Your Benchmarks Are Lying to You (And This 148-Star Crate Knows Why)

Published: 2 days ago (February 28, 2026 at 08:11 PM EST)

6 min read

Source: Dev.to

Overview

Microbenchmarks lie – not maliciously, but structurally. You write a tight loop, measure it a thousand times, compare two implementations, and declare a winner. Except your CPU was thermally throttling during the second run, or the OS scheduled a background process halfway through your baseline, or the memory allocator fragmented differently between runs because you ate lunch and came back.

Most benchmarking harnesses deal with this by collecting more samples and hoping statistics will save you: run it ten thousand times instead of a thousand, throw out outliers, compute confidence intervals. It helps, but it’s merely patching a fundamental problem: you measured the baseline and the candidate at different times, under different system conditions.

What if you didn’t have to?

Tango is a Rust micro‑benchmarking harness built by Denis Bazhenov around a simple idea: run the baseline and the candidate together, not sequentially.
Baseline → candidate → baseline → candidate … all within the same process, alternating on every iteration.

Thermal drift affects both equally.
Scheduling jitter affects both equally.

By the time you compare results, you’re comparing two things that experienced the same system conditions at the same moments.

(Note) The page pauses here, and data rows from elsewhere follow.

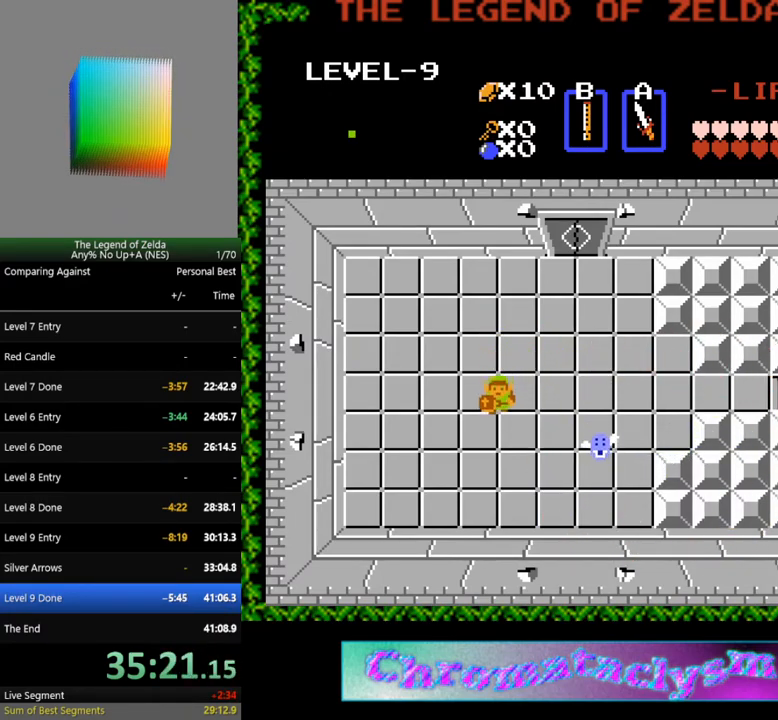
{"buttons": [], "events": [[67, "DPAD_RIGHT", "down"], [83, "DPAD_DOWN", "up"], [350, "A", "down"], [350, "DPAD_RIGHT", "up"], [467, "A", "up"]]}
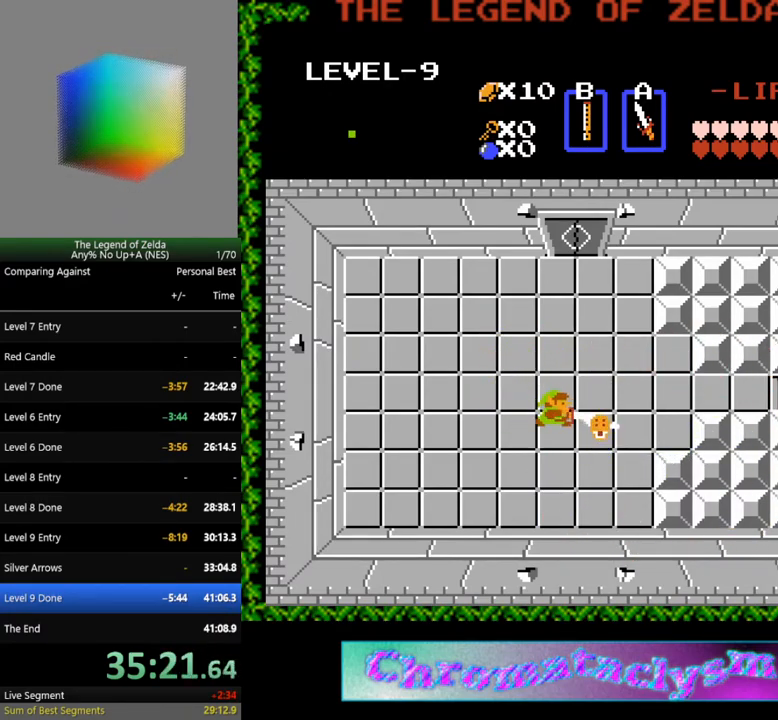
{"buttons": [], "events": [[350, "A", "down"], [500, "A", "up"]]}
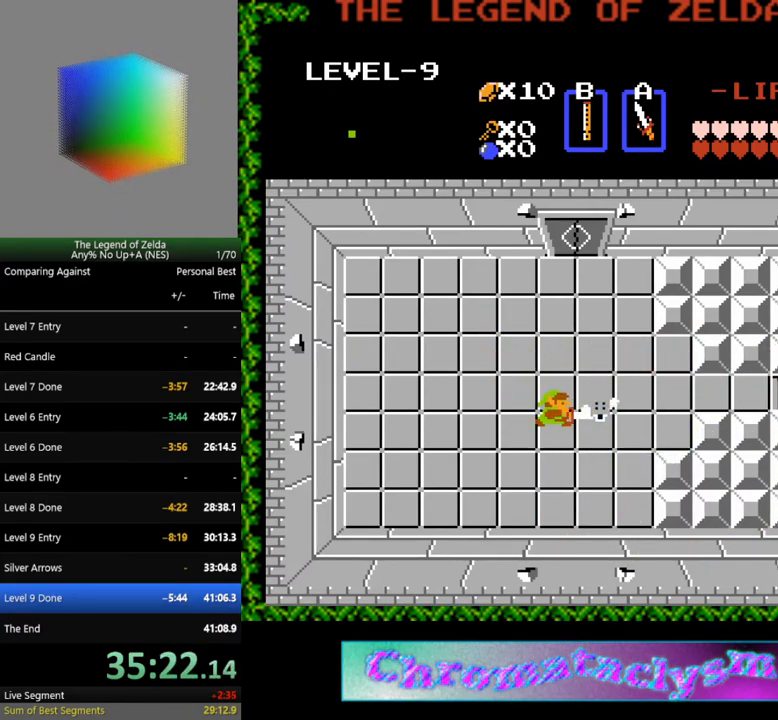
{"buttons": ["A"], "events": [[400, "A", "down"]]}
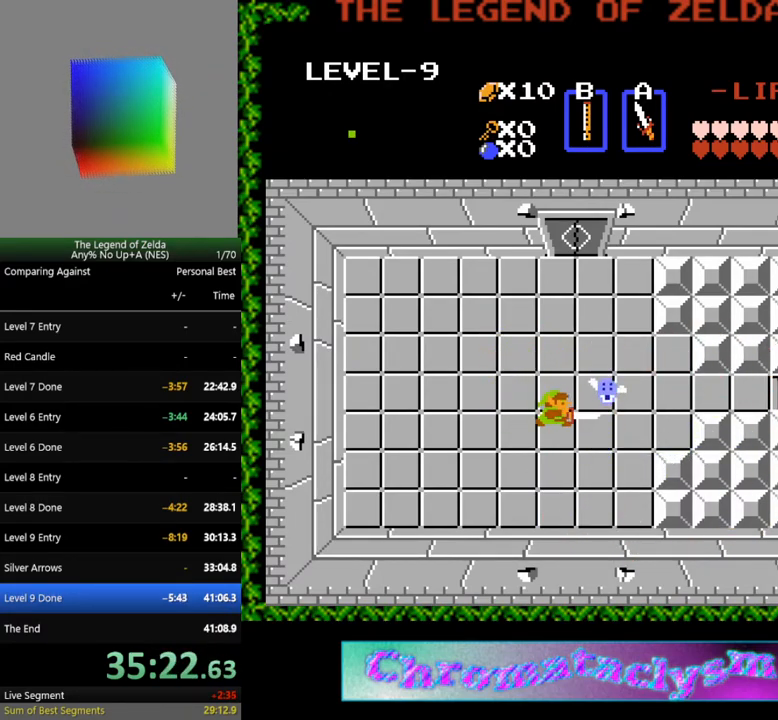
{"buttons": ["START"], "events": [[50, "A", "up"], [117, "DPAD_RIGHT", "down"], [183, "DPAD_RIGHT", "up"], [250, "DPAD_UP", "down"], [367, "START", "down"], [417, "DPAD_UP", "up"]]}
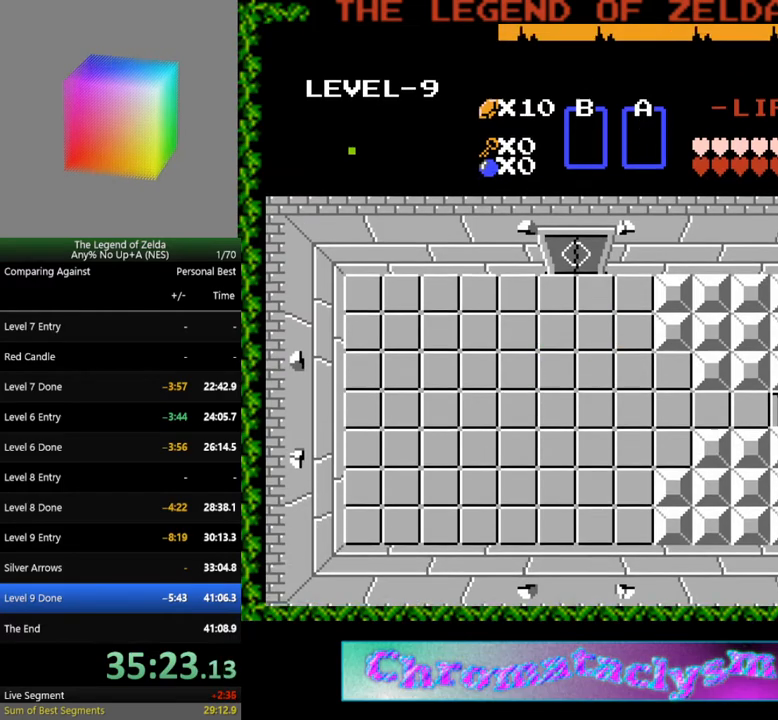
{"buttons": [], "events": [[67, "START", "up"]]}
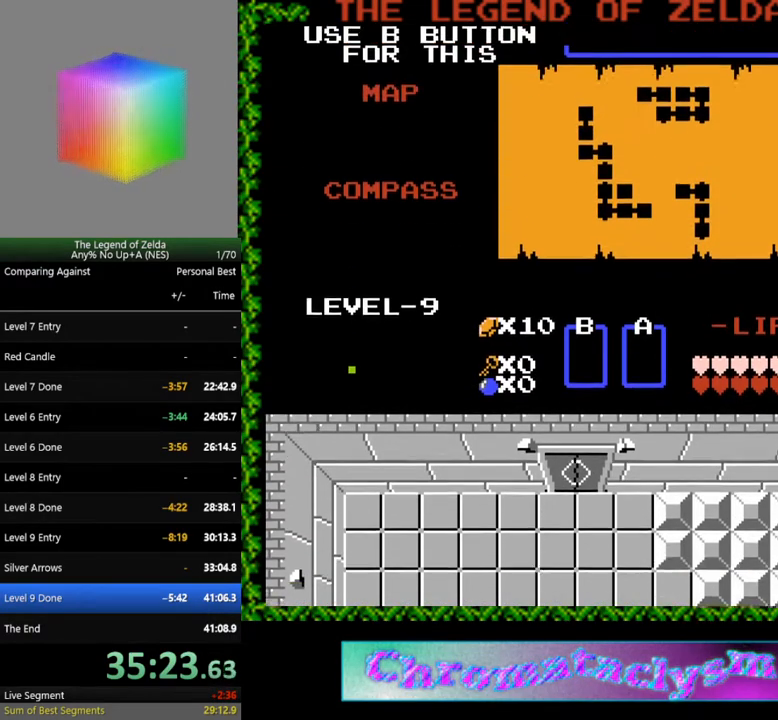
{"buttons": [], "events": []}
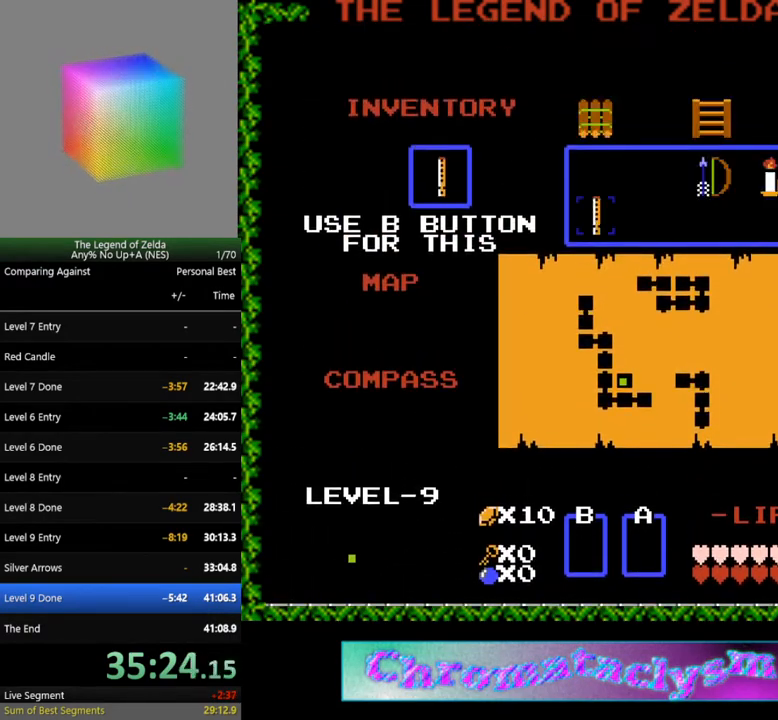
{"buttons": ["DPAD_LEFT"], "events": [[150, "DPAD_LEFT", "down"], [217, "DPAD_LEFT", "up"], [467, "DPAD_LEFT", "down"]]}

The project calls this “paired testing.” It produces tighter confidence intervals and fewer false‑positives than traditional sequential benchmarking.

Stars: ~148 (at time of writing)
License: MIT (implied)

Project Summary

Item	Details
Name	`tango`
Stars	~148
Maintainer	Solo developer, actively committing
Code health	Small, dense, well‑organized
Docs	Solid README with methodology explanation; API docs are thin
Contributor UX	Clear architecture, responsive maintainer, open to contributions
Worth using?	Yes, if you benchmark and care about result stability

The whole workspace is about 3,900 lines of Rust, with the core tango-bench crate at ~3,350 lines – small for the functionality it provides. The architecture justifies its line count.

Technical Highlights

Paired‑Testing Implementation

Dynamic library loading via the libloading crate.
Benchmarks compile as dylibs; Tango loads two copies into the same process.
On Linux, it goes further with GOT/PLT patching (using goblin for ELF parsing) to interpose function calls.
On Windows, it patches the Import Address Table.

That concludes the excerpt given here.